Here in the United States, hundreds of existing policies create barriers to abortion services at every turn. Thanks to insurance bans that require women to pay for the entire cost of abortion out-of-pocket, mandatory counseling and waiting periods that require women to make multiple trips to a clinic, regulations on abortion clinics that are driving them out of business, and restrictions on doctors that narrow the pool of available providers, it’s no easy feat to end a pregnancy in many parts of the country.

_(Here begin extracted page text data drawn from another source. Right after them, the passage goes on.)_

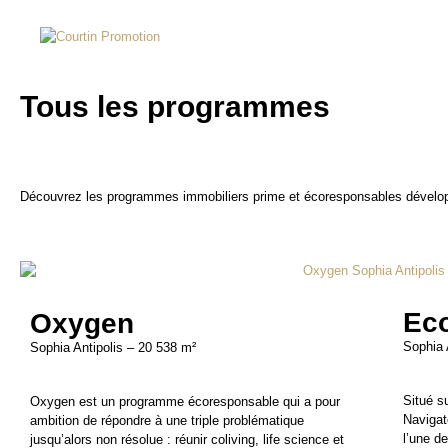
Tous les programmes
Découvrez les programmes immobiliers prime et écoresponsables développ
Ec
Oxygen
Sophia 
Sophia Antipolis – 20 538 m²
Situé s
Oxygen est un programme écoresponsable qui a pour
Navigat
ambition de répondre à une triple problématique
l’une d
jusqu’alors non résolue : réunir coliving, life science et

We have clear evidence about the consequences of those policies: American women are delaying abortion longer than they would prefer. According to researchers at the University of California, San Francisco, more than 4,000 women were denied abortions in 2008 because they were past the gestational limit. They wanted to end their pregnancies sooner, but legislative and financial hurdles proved insurmountable. Nearly six in ten participants said they couldn’t get an abortion earlier because of travel and procedure costs.

Women are also struggling to access the easiest and safest method of ending an early pregnancy — pills that can induce an abortion — because Republican lawmakers have been busy restricting it. Sixteen states currently limit access to medication abortion, something that researchers at the Guttmacher Institute warn will “threaten provision of abortion in the earliest stages of pregnancy.”

Due to this policy reality, some reproductive rights proponents have proposed somewhat of an “abortion compromise” to GOP politicians: Make it easier for women to prevent unplanned pregnancies and access early abortion, and then it would be acceptable to place a limit on later procedures. We could model our own policies after European countries like France, where the government pays for the full cost of contraception and first-trimester abortions.

But that approach would signal a radical departure from the way the United States currently approaches women’s health care — requiring politicians to expand access to free health care, make emergency contraception widely available, allow the government to subsidize the cost of abortion, remove the logistical barriers to getting to the nearest clinic, and integrate abortion with the rest of women’s routine reproductive health services. Ironically, anti-abortion politicians are unlikely to agree to those reforms, and have instead doggedly pursued policies that actually undermine the goal of lowering the national abortion rate.

Republicans could also think about the issue this way: We already have an example of a developed country without a single politically-imposed restriction on abortion. That simply describes our neighbor to the North — where there does not appear to be an epidemic of women having elective abortions after the first trimester, since Canada’s abortion rate is lower than the United States‘.